Crab, Bearish

4 min read

Core idea

The bearish crab is a five-turn harmonic pattern (X-A-B-C-D) where each turn is qualified by a Fibonacci ratio of the prior leg. Visually it looks like a wide W with tall sides — or a "double bottom with point D way off in the boonies." The defining feature is that point D extends to 1.618 of XA — far higher than the prior peak — and price is supposed to reverse downward there.

The crab is the #1 performer in bull markets and #2 in bear markets among Fibonacci patterns by Bulkowski's measure (reversal-at-D rate). 87%+ of crabs see price turn lower at D. The trouble is what happens after the turn: the average drop is only 14% in bull markets, and 20% of crabs fail to drop more than 5% before reversing back up.

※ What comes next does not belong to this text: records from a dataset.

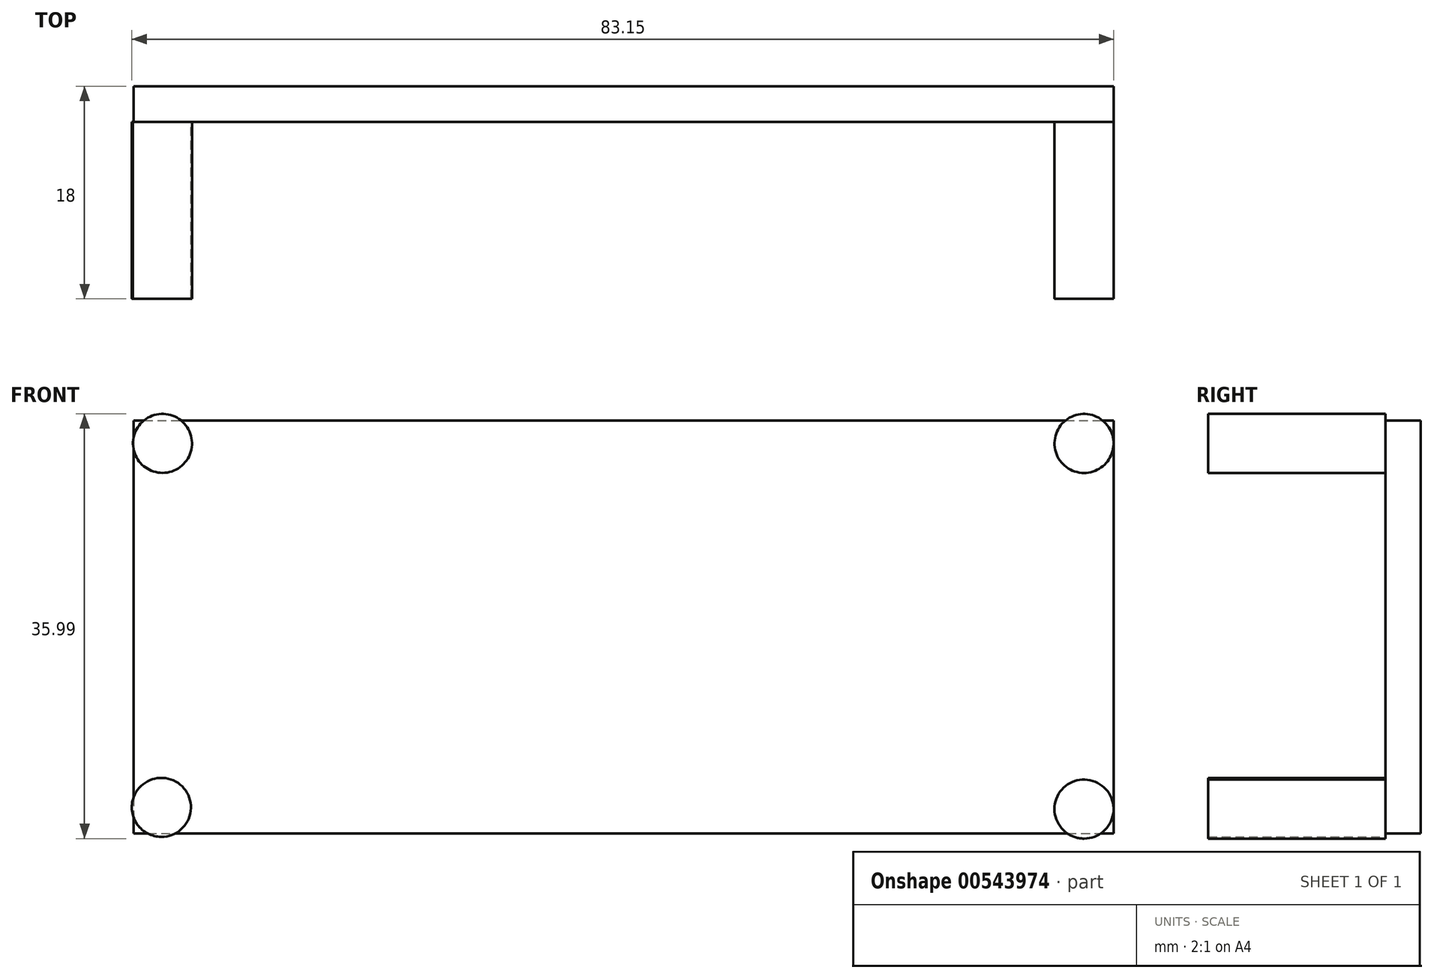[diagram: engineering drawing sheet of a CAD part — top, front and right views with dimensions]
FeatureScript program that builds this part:
annotation { "Feature Type Name" : "Feature", "Feature Type Description" : "" }
export const myFeature = defineFeature(function(context is Context, id is Id, definition is map)
    precondition{}
    {
        {
            var Q0;
            Q0=qCreatedBy(makeId("Front.planeOp"),FACE);
            var sketch = newSketch(context, id + "F0", { "sketchPlane" : qUnion([Q0])});
            skLineSegment(sketch, "E0.bottom", {"start": v(-41.5, 17.5) * mm, "end": v(41.5, 17.5) * mm});
            skLineSegment(sketch, "E0.top", {"start": v(-41.5, -17.5) * mm, "end": v(41.5, -17.5) * mm});
            skLineSegment(sketch, "E0.left", {"start": v(-41.5, 17.5) * mm, "end": v(-41.5, -17.5) * mm});
            skLineSegment(sketch, "E0.right", {"start": v(41.5, 17.5) * mm, "end": v(41.5, -17.5) * mm});
            skPoint(sketch, "E0.middle", {"position": v(0, 0) * mm});
            skSolve(sketch);
        }
        {
            var Q0;
            Q0=makeQuery(id+"F0.imprint","IMPRINT",FACE,{"disambiguationData":[TD([[makeQuery(id+"F0.imprint","IMPRINT",EDGE,{"derivedFrom":sQuery(id+"F0.wireOp",EDGE,"E0.bottom")}),-1.0]])]});
            extrude(context, id + "F1", {"entities" : qUnion([Q0]), "depth" : 3 * mm, "offsetDistance" : 25 * mm});
        }
        {
            var Q0;
            Q0=makeQuery(id+"F1.opExtrude","CAP_FACE",FACE,{"disambiguationData":[OSD([sQuery(id+"F0.wireOp",EDGE,"E0.bottom"),sQuery(id+"F0.wireOp",EDGE,"E0.top"),sQuery(id+"F0.wireOp",EDGE,"E0.left"),sQuery(id+"F0.wireOp",EDGE,"E0.right")])],"isStart":false});
            var sketch = newSketch(context, id + "F2", { "sketchPlane" : qUnion([Q0])});
            skLineSegment(sketch, "E1.bottom", {"start": v(41.5, 17.5) * mm, "end": v(36.5, 17.5) * mm});
            skLineSegment(sketch, "E1.top", {"start": v(41.5, 13.43) * mm, "end": v(36.5, 13.43) * mm});
            skLineSegment(sketch, "E1.left", {"start": v(41.5, 17.5) * mm, "end": v(41.5, 13.43) * mm});
            skLineSegment(sketch, "E1.right", {"start": v(36.5, 17.5) * mm, "end": v(36.5, 13.43) * mm});
            skLineSegment(sketch, "E2.bottom", {"start": v(41.5, -17.5) * mm, "end": v(36.5, -17.5) * mm});
            skLineSegment(sketch, "E2.top", {"start": v(41.5, -13.42) * mm, "end": v(36.5, -13.42) * mm});
            skLineSegment(sketch, "E2.left", {"start": v(41.5, -17.5) * mm, "end": v(41.5, -13.42) * mm});
            skLineSegment(sketch, "E2.right", {"start": v(36.5, -17.5) * mm, "end": v(36.5, -13.42) * mm});
            skLineSegment(sketch, "E3.bottom", {"start": v(-41.5, -17.5) * mm, "end": v(-36.16, -17.5) * mm});
            skLineSegment(sketch, "E3.top", {"start": v(-41.5, -12.93) * mm, "end": v(-36.16, -12.93) * mm});
            skLineSegment(sketch, "E3.left", {"start": v(-41.5, -17.5) * mm, "end": v(-41.5, -12.93) * mm});
            skLineSegment(sketch, "E3.right", {"start": v(-36.16, -17.5) * mm, "end": v(-36.16, -12.93) * mm});
            skLineSegment(sketch, "E4.bottom", {"start": v(-41.5, 17.5) * mm, "end": v(-36.5, 17.5) * mm});
            skLineSegment(sketch, "E4.top", {"start": v(-41.5, 13.43) * mm, "end": v(-36.5, 13.43) * mm});
            skLineSegment(sketch, "E4.left", {"start": v(-41.5, 17.5) * mm, "end": v(-41.5, 13.43) * mm});
            skLineSegment(sketch, "E4.right", {"start": v(-36.5, 17.5) * mm, "end": v(-36.5, 13.43) * mm});
            skSolve(sketch);
        }
        {
            var Q0;
            Q0=makeQuery(id+"F2.imprint","IMPRINT",FACE,{"disambiguationData":[TD([[makeQuery(id+"F2.imprint","IMPRINT",EDGE,{"derivedFrom":sQuery(id+"F2.wireOp",EDGE,"E4.bottom")}),-1.0]])]});
            var sketch = newSketch(context, id + "F3", { "sketchPlane" : qUnion([Q0])});
            skCircle(sketch, "E5", {"center": v(-39.06, 15.56) * mm, "radius": 2.5 * mm});
            skSolve(sketch);
        }
        {
            var Q0;
            Q0=makeQuery(id+"F2.imprint","IMPRINT",FACE,{"disambiguationData":[TD([[makeQuery(id+"F2.imprint","IMPRINT",EDGE,{"derivedFrom":sQuery(id+"F2.wireOp",EDGE,"E1.bottom")}),-1.0]])]});
            var sketch = newSketch(context, id + "F4", { "sketchPlane" : qUnion([Q0])});
            skCircle(sketch, "E6", {"center": v(38.98, 15.55) * mm, "radius": 2.5 * mm});
            skSolve(sketch);
        }
        {
            var Q0;
            Q0=makeQuery(id+"F2.imprint","IMPRINT",FACE,{"disambiguationData":[TD([[makeQuery(id+"F2.imprint","IMPRINT",EDGE,{"derivedFrom":sQuery(id+"F2.wireOp",EDGE,"E2.bottom")}),1.0]])]});
            var sketch = newSketch(context, id + "F5", { "sketchPlane" : qUnion([Q0])});
            skCircle(sketch, "E7", {"center": v(38.98, -15.43) * mm, "radius": 2.5 * mm});
            skSolve(sketch);
        }
        {
            var Q0;
            Q0=makeQuery(id+"F2.imprint","IMPRINT",FACE,{"disambiguationData":[TD([[makeQuery(id+"F2.imprint","IMPRINT",EDGE,{"derivedFrom":sQuery(id+"F2.wireOp",EDGE,"E3.bottom")}),1.0]])]});
            var sketch = newSketch(context, id + "F6", { "sketchPlane" : qUnion([Q0])});
            skCircle(sketch, "E8", {"center": v(-39.15, -15.29) * mm, "radius": 2.5 * mm});
            skSolve(sketch);
        }
        {
            var Q0;
            Q0=qSketchRegion(id+"F6",true);
            extrude(context, id + "F7", {"entities" : qUnion([Q0]), "operationType" : NewBodyOperationType.ADD, "depth" : 15 * mm, "offsetDistance" : 25 * mm});
        }
        {
            var Q0;
            Q0=qSketchRegion(id+"F3",true);
            extrude(context, id + "F8", {"entities" : qUnion([Q0]), "operationType" : NewBodyOperationType.ADD, "depth" : 15 * mm, "offsetDistance" : 25 * mm});
        }
        {
            var Q0;
            Q0=qSketchRegion(id+"F4",true);
            extrude(context, id + "F9", {"entities" : qUnion([Q0]), "operationType" : NewBodyOperationType.ADD, "depth" : 15 * mm, "offsetDistance" : 25 * mm});
        }
        {
            var Q0;
            Q0=qSketchRegion(id+"F6",true);
            extrude(context, id + "F10", {"entities" : qUnion([Q0]), "operationType" : NewBodyOperationType.ADD, "depth" : 15 * mm, "offsetDistance" : 25 * mm});
        }
        {
            var Q0;
            Q0=qSketchRegion(id+"F5",true);
            extrude(context, id + "F11", {"entities" : qUnion([Q0]), "operationType" : NewBodyOperationType.ADD, "depth" : 15 * mm, "offsetDistance" : 25 * mm});
        }
    });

Why the layout differs from non-harmonic topics

Harmonic patterns aren't graded by post-breakout move; they're graded by whether price reverses at the predicted turn. So the statistics focus on (1) how often price reaches D, (2) how often it reverses at D, and (3) how far it travels after the reversal — not on breakout direction or measure-rule targets.

Why it matters

The crab is the cleanest example of a recurring trap: a high-quality reversal signal that produces a small reward. Knowing price will turn down at D is genuinely valuable — but if you can only extract 3-5% of move before the reversal busts, transaction costs, slippage, and short-borrow fees eat the trade. The crab is best used as:

  1. A proactive exit signal for existing long positions ("turn likely at D — take profits"), not a primary short entry.
  2. A filter combined with other bearish signals — overhead resistance, fundamental deterioration, sector weakness — that raise the expected move beyond 14%.

It also calls attention to a structural setup: a bullish pattern (double bottom, cup-with-handle) appearing inside a long topping pattern is often a bull trap. Many crabs sit exactly there — and many of the failures Bulkowski highlights resolve the bullish pattern's way, not the crab's.

Key takeaways

Mental model

Mental model

Practical application

Identifying a bearish crab

  1. Pick X and A as a consecutive minor high and low with enough range to matter.

  2. Find B so that the BA leg retraces XA by 0.382 or 0.5. Use the high-low range of the candidate bar to give yourself a small Fibonacci window — pure exactness is too strict.

  3. Find C so that BC retraces BA by a Fibonacci ratio. The window is wider here.

  4. Find D so that DC extends BC by 2.618 to 3.618 — this is the unusual long leg that makes the crab a crab.

  5. Confirm DA/XA lies within 3% of 1.618 — the tight final filter.

  6. Cap duration at 6 months. Longer patterns lose statistical reliability.

Trading the reversal at D

  1. Wait for price to actually reach the computed D. Don't pre-position. 87% of crabs reach D, but 13% don't — and the math doesn't reverse if D never prints.

  2. Wait one or two bars after D for a confirmed turn. The first day's spike can overshoot the computed level; confirmation reduces false starts.

  3. Short with a stop just above D (a few percent for headroom; harmonic patterns commonly overshoot computed turns by a small amount).

  4. Set the first target at point B (the closest turn below D). Nearly all reversed crabs reach B. Take partial profits there.

  5. Stretch the second target to A in bear markets only. In bull markets, fewer than half of reversed crabs reach A; don't hold for it.

  6. Exit any crab that fails to drop more than 5% in 1-2 weeks. That's a 5% failure pattern; the bullish trend probably resumes.

Example

A mid-cap industrial trades at $50 in July, falls to $42 (X), rallies to $46 (A), falls to $43.50 (B — a 0.5 retrace of XA, valid), rallies to $45 (C — within Fibonacci range of BA), then climbs in a tight uptrend to $51 (D). Check DC/BC: $51-$43.50 over $45-$43.50 ≈ 5 — too high. Pattern doesn't qualify.

Now imagine the same setup but D lands at $48.20. DC/BC = ($48.20-$43.50)/($45-$43.50) = 3.13 — within the 2.618-3.618 range. DA/XA = ($48.20-$42)/($46-$42) = 1.55 — outside the 3% window of 1.618. Still no crab.

Tweak A to $45.85, X to $42, D to $48.30. Now DA/XA = ($48.30-$42)/($45.85-$42) = 1.64, within 3% of 1.618. Valid bearish crab.

You wait two days after $48.30 prints. Price closes at $47.20 (confirmation of turn). You short 200 shares at $47, stop at $48.80. First target: B at $43.50 (covers half position). Two weeks later price hits $43.40 — you cover half for $700. Price chops between $43 and $45 for three more weeks, then breaks above $46. You cover the rest at $45.50 — net profit $1500 minus borrow fees. The crab worked, but the reward was modest. That's the pattern in a nutshell.